## EXCERPTED RECORDS
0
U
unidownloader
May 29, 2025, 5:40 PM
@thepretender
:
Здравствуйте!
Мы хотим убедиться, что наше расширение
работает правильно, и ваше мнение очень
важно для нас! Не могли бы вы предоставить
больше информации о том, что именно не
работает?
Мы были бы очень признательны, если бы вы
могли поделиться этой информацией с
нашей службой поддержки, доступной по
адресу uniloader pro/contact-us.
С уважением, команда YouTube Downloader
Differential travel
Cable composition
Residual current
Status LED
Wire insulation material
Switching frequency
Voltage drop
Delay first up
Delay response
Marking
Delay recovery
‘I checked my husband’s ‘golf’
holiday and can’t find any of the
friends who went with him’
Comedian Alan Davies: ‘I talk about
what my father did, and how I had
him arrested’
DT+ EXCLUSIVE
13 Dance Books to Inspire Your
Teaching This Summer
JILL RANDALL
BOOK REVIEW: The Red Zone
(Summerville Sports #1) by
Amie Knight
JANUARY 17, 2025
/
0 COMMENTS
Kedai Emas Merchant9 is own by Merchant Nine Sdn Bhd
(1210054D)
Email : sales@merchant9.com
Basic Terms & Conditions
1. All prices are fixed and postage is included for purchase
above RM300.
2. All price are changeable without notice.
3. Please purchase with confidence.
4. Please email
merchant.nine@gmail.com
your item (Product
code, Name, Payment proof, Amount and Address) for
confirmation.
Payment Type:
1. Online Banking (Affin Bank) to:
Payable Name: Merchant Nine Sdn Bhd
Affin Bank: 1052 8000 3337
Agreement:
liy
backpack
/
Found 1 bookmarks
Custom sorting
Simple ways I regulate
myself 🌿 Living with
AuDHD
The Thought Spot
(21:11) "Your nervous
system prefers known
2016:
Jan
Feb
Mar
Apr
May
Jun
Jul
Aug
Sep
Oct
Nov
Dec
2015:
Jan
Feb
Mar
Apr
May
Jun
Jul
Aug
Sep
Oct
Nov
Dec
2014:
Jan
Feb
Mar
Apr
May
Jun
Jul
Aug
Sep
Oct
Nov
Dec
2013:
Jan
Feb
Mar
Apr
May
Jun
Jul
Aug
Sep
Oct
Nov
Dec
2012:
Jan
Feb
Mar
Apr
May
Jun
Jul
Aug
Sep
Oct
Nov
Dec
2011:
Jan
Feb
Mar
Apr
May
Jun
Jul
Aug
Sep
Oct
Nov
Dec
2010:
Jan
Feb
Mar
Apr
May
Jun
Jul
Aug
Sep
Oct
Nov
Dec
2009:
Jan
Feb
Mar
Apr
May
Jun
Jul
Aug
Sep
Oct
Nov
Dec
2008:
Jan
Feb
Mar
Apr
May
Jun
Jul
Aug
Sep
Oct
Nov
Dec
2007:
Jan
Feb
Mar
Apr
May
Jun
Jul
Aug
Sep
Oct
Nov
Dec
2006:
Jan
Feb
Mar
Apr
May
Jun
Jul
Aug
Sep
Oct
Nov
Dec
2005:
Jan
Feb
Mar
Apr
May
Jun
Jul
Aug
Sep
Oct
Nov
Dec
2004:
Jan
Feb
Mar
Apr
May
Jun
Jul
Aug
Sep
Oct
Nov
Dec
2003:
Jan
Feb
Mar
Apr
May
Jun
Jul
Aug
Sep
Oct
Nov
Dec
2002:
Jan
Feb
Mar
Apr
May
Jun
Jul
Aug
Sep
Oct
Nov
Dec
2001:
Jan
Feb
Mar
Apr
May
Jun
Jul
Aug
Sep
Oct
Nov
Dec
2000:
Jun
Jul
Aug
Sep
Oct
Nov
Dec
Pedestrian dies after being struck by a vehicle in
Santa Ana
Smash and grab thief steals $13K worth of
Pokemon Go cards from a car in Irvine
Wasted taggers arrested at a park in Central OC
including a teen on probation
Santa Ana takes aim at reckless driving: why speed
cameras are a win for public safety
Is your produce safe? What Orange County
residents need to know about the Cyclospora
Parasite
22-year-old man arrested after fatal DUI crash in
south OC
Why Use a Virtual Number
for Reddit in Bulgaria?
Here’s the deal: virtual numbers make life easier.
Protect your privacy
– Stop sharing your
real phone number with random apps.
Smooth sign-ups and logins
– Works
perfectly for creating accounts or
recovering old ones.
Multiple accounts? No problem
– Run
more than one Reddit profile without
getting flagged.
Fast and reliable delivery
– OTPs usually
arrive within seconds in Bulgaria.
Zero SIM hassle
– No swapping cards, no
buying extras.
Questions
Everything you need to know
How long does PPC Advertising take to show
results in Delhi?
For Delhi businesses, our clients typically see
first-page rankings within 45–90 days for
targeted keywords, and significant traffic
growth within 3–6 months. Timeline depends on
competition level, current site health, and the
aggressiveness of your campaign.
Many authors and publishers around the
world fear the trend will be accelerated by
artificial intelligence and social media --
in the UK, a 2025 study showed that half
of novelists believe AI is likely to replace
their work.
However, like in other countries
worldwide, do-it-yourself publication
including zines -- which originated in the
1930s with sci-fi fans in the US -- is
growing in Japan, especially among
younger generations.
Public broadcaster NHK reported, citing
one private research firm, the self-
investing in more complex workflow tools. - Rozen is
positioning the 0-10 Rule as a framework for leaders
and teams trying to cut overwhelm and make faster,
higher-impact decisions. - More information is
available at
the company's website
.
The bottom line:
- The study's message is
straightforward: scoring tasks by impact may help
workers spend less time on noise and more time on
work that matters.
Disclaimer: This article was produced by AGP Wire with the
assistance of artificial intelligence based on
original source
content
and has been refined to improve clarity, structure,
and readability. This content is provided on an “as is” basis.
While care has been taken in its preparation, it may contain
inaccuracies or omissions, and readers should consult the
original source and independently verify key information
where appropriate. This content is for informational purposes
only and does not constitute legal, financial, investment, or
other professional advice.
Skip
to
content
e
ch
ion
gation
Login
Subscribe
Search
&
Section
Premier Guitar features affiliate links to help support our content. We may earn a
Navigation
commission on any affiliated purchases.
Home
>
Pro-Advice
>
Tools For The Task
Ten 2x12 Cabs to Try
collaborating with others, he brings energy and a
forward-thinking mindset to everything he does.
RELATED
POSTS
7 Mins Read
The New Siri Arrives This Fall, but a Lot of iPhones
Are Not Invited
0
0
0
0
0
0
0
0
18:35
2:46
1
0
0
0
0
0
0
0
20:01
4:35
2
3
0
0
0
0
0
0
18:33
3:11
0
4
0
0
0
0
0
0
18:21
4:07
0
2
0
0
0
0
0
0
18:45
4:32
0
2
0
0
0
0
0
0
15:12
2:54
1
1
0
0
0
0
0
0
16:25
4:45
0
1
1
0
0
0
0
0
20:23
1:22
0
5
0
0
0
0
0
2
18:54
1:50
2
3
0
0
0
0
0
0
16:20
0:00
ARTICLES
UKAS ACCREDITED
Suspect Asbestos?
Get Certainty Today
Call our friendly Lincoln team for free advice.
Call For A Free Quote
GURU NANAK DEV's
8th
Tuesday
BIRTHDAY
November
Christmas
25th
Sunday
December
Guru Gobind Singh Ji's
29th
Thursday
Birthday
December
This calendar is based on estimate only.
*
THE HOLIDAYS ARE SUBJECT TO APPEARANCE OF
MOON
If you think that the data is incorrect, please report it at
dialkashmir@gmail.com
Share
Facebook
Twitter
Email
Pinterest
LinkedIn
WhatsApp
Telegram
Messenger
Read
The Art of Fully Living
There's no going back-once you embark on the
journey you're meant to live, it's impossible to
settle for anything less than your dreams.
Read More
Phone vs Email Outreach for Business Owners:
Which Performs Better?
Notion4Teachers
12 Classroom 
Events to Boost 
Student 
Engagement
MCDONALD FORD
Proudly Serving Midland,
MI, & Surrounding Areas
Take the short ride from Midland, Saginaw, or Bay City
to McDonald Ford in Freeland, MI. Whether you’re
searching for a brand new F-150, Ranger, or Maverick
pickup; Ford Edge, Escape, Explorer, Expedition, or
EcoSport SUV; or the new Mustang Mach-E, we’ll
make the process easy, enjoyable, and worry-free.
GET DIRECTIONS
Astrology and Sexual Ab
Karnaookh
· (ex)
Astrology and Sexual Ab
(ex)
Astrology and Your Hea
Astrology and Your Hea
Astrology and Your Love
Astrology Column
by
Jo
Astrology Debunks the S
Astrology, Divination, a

## DIRECTIVE
Format every line from the start of the entries through the line holding "2. All price are changeable without notice.", inclusive, as a Markdown table, with a running number in a Row column and the line itself in a Line Text column. Leave out blank lines.

## RESULT OF THE EXERCISE
| Row | Line Text |
|---|---|
| 1 | 0 |
| 2 | U |
| 3 | unidownloader |
| 4 | May 29, 2025, 5:40 PM |
| 5 | @thepretender |
| 6 | : |
| 7 | Здравствуйте! |
| 8 | Мы хотим убедиться, что наше расширение |
| 9 | работает правильно, и ваше мнение очень |
| 10 | важно для нас! Не могли бы вы предоставить |
| 11 | больше информации о том, что именно не |
| 12 | работает? |
| 13 | Мы были бы очень признательны, если бы вы |
| 14 | могли поделиться этой информацией с |
| 15 | нашей службой поддержки, доступной по |
| 16 | адресу uniloader pro/contact-us. |
| 17 | С уважением, команда YouTube Downloader |
| 18 | Differential travel |
| 19 | Cable composition |
| 20 | Residual current |
| 21 | Status LED |
| 22 | Wire insulation material |
| 23 | Switching frequency |
| 24 | Voltage drop |
| 25 | Delay first up |
| 26 | Delay response |
| 27 | Marking |
| 28 | Delay recovery |
| 29 | ‘I checked my husband’s ‘golf’ |
| 30 | holiday and can’t find any of the |
| 31 | friends who went with him’ |
| 32 | Comedian Alan Davies: ‘I talk about |
| 33 | what my father did, and how I had |
| 34 | him arrested’ |
| 35 | DT+ EXCLUSIVE |
| 36 | 13 Dance Books to Inspire Your |
| 37 | Teaching This Summer |
| 38 | JILL RANDALL |
| 39 | BOOK REVIEW: The Red Zone |
| 40 | (Summerville Sports #1) by |
| 41 | Amie Knight |
| 42 | JANUARY 17, 2025 |
| 43 | / |
| 44 | 0 COMMENTS |
| 45 | Kedai Emas Merchant9 is own by Merchant Nine Sdn Bhd |
| 46 | (1210054D) |
| 47 | Email : sales@merchant9.com |
| 48 | Basic Terms & Conditions |
| 49 | 1. All prices are fixed and postage is included for purchase |
| 50 | above RM300. |
| 51 | 2. All price are changeable without notice. |